En 1965, alors qu’il est inscrit en licence, sa bourse est supprimée. Son ami Ibrahima Ly lui propose alors d’aller représenter la FEANF au secrétariat de l’Union internationale des étudiants (UIE) , à Prague, présence nécessaire pour contrer les étudiants soviétiques avec lesquels les désaccords s’approfondissent. Makan Keita accepte et passe ainsi deux ans – 1965-66 – à Prague, où il siège au secrétariat comme vice-président, au titre de la FEANF, et participe à la commission africaine. Il voyage aussi. Il va au Vietnam en passant par l’Union soviétique et la Chine, puis en Corée du Nord, à Pyong-Yang. Il retourne en Chine en 1966, en pleine révolution culturelle et garde le souvenir ému des défilés sur la Place Rouge devant le président Mao qui l’impressionne durablement par sa résistance physique. Cela lui fait dire, encore aujourd’hui, que les accusations contre un Mao vieillissant, qui aurait fait la révolution culturelle pour garder le pouvoir, ne sont que mensonges.
Après ces deux ans à Prague, il se réinstalle à Toulouse et obtient une licence de sociologie en 1968 : un 68 qu’il vit aux côtés de ses camarades et professeurs français de défilés en défilés et de meetings en meetings. En 1969, il fait une maîtrise sur une coopérative vinicole des Corbières.
Mais sa vie a sans doute basculé suite au coup d’état qui renverse Modibo Keita , le 19 novembre 1968 et instaure au Mali un régime militaire dirigé par Moussa Traoré. Un conseil de famille décide qu’il ne doit pas rentrer au Mali, du fait qu’il est l’aîné de la famille et doit à ce titre se préserver. Comme il n’a plus de bourse et que les demandes faites auprès du gouvernement malien ou de l’UNESCO n’aboutissent pas, il travaille, d’abord à Toulouse comme moniteur à la faculté puis dans une usine de jouets. Il part ensuite à Paris, où un ami lui procure un poste de gardiennage dans une société immobilière , qu’il va garder jusqu’à sa retraite en 1997. Il pense un moment, après la chute de Moussa Traoré en 1991, rentrer au Mali mais un parent lui conseille d’attendre en France pour pouvoir au moins profiter de la sécurité d’une retraite. Il est encore en France à ce jour, du fait d’un suivi médical nécessaire après un AVC (2015).

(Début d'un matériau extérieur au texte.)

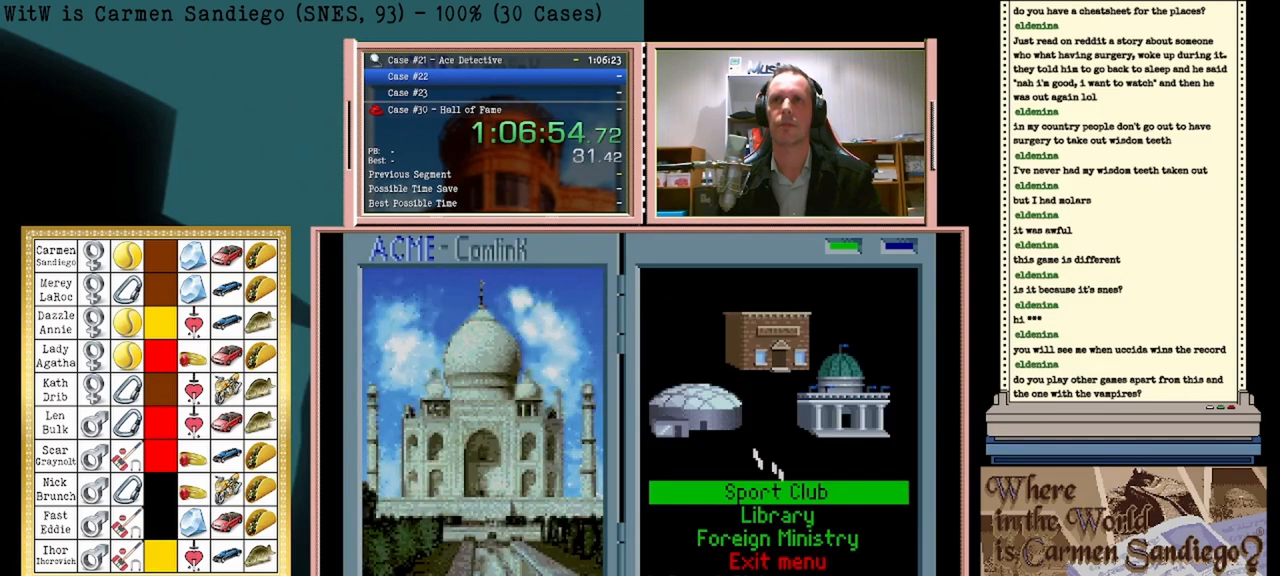
{"buttons": ["A"], "events": []}
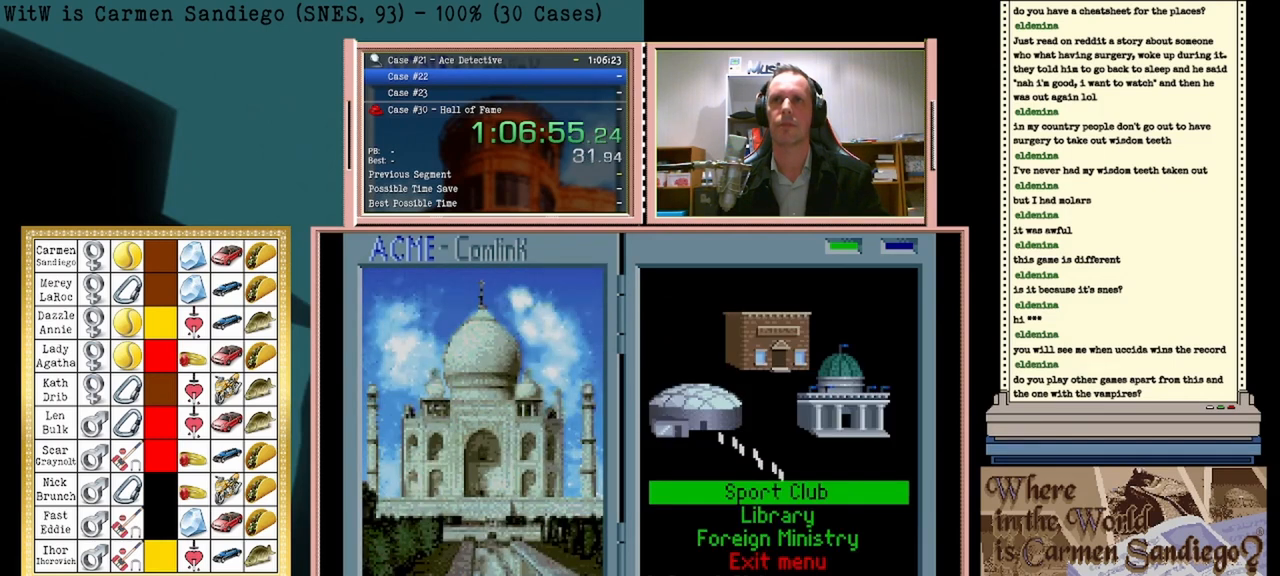
{"buttons": ["A"], "events": []}
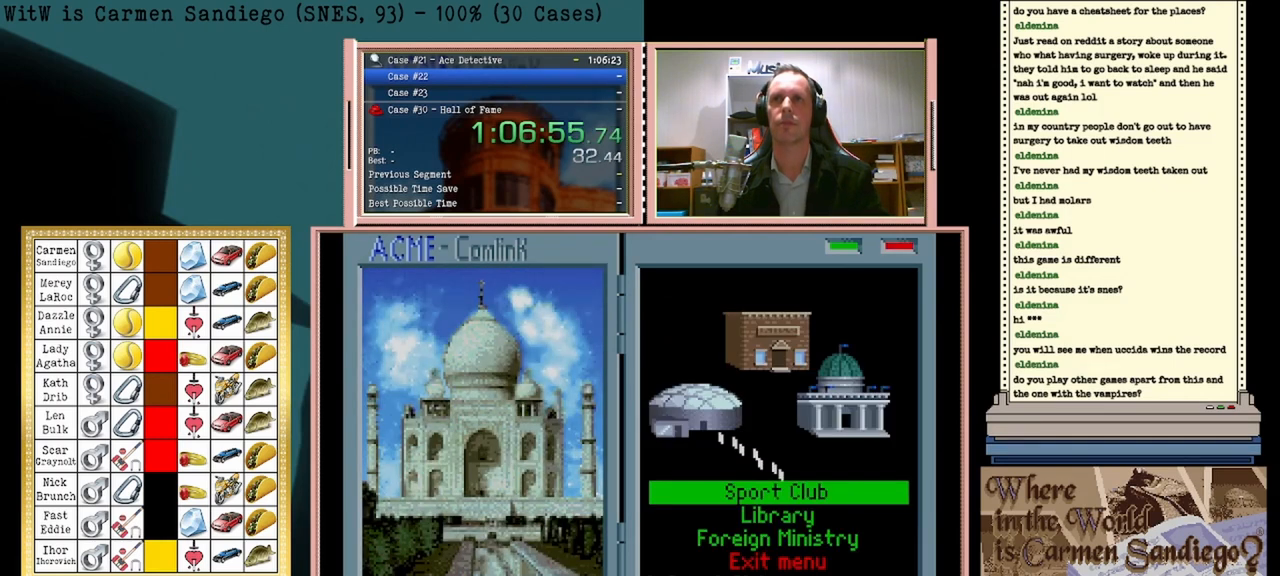
{"buttons": [], "events": [[83, "A", "up"]]}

Il a continué à suivre la vie de la FEANF, bien qu’il ne fut plus étudiant et a adhéré à l’UM-RDA (Union malienne du Rassemblement démocratique africain ).

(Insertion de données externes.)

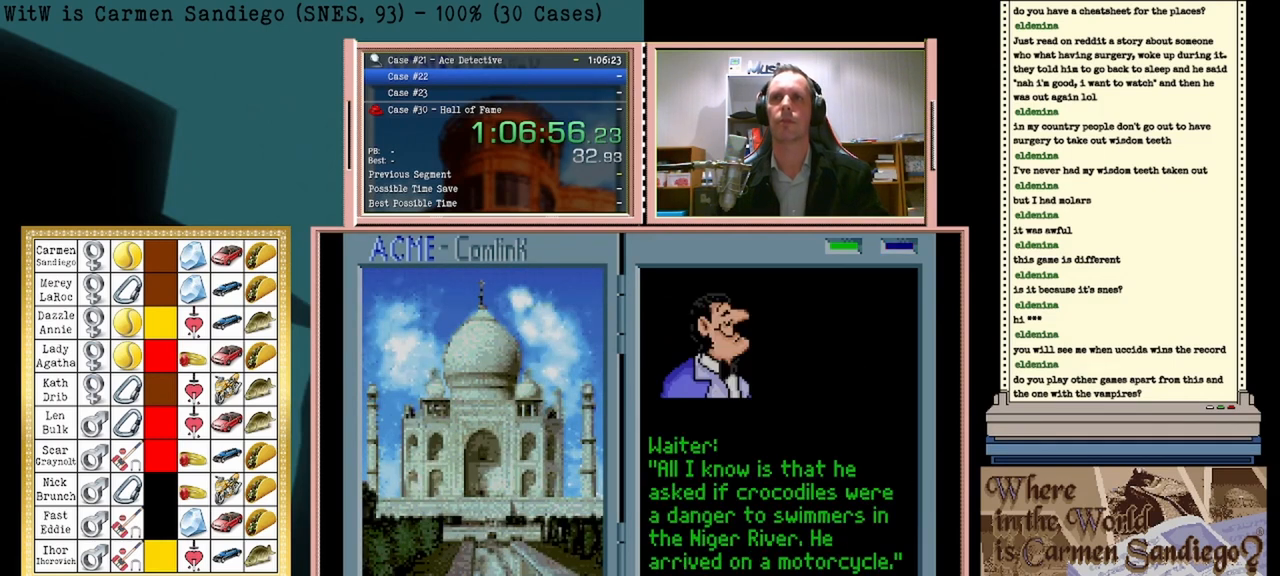
{"buttons": [], "events": [[167, "DPAD_LEFT", "down"], [375, "DPAD_LEFT", "up"]]}
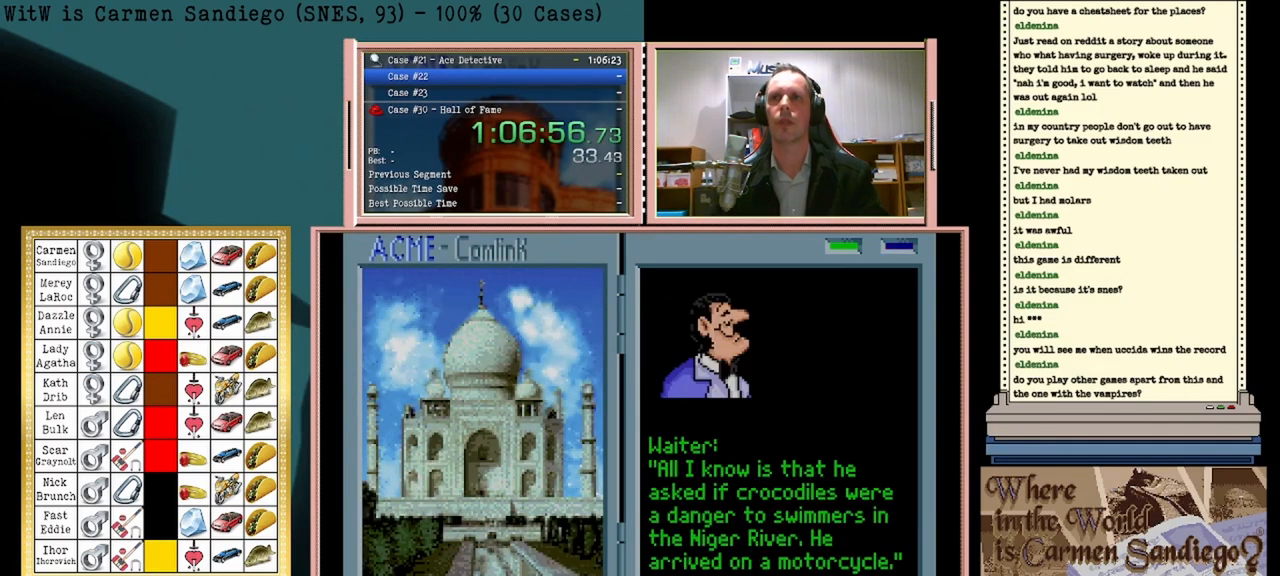
{"buttons": [], "events": [[208, "A", "down"], [458, "A", "up"]]}
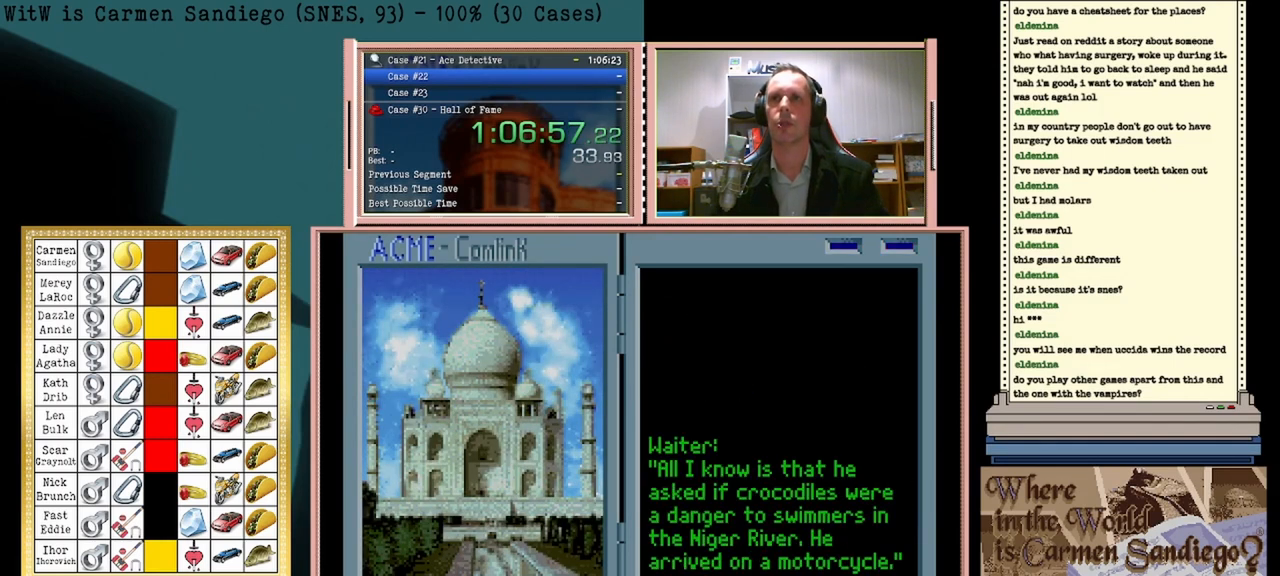
{"buttons": [], "events": []}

Makan Keita ne s’est pas marié. Il n’aurait pu épouser une Française, dit-il, quelle que relation qu’il ait pu nouer, par respect pour son père, moins tolérant à cet égard que ne l’avait été son grand-père. Il n’a pas d’enfant. Il n’a jamais voulu non plus adopter la nationalité française qui aurait pourtant pu lui être utile.
Makan Keita est mort à l’hopital Avicenne de Bobigny le jeudi 10 mars 2016.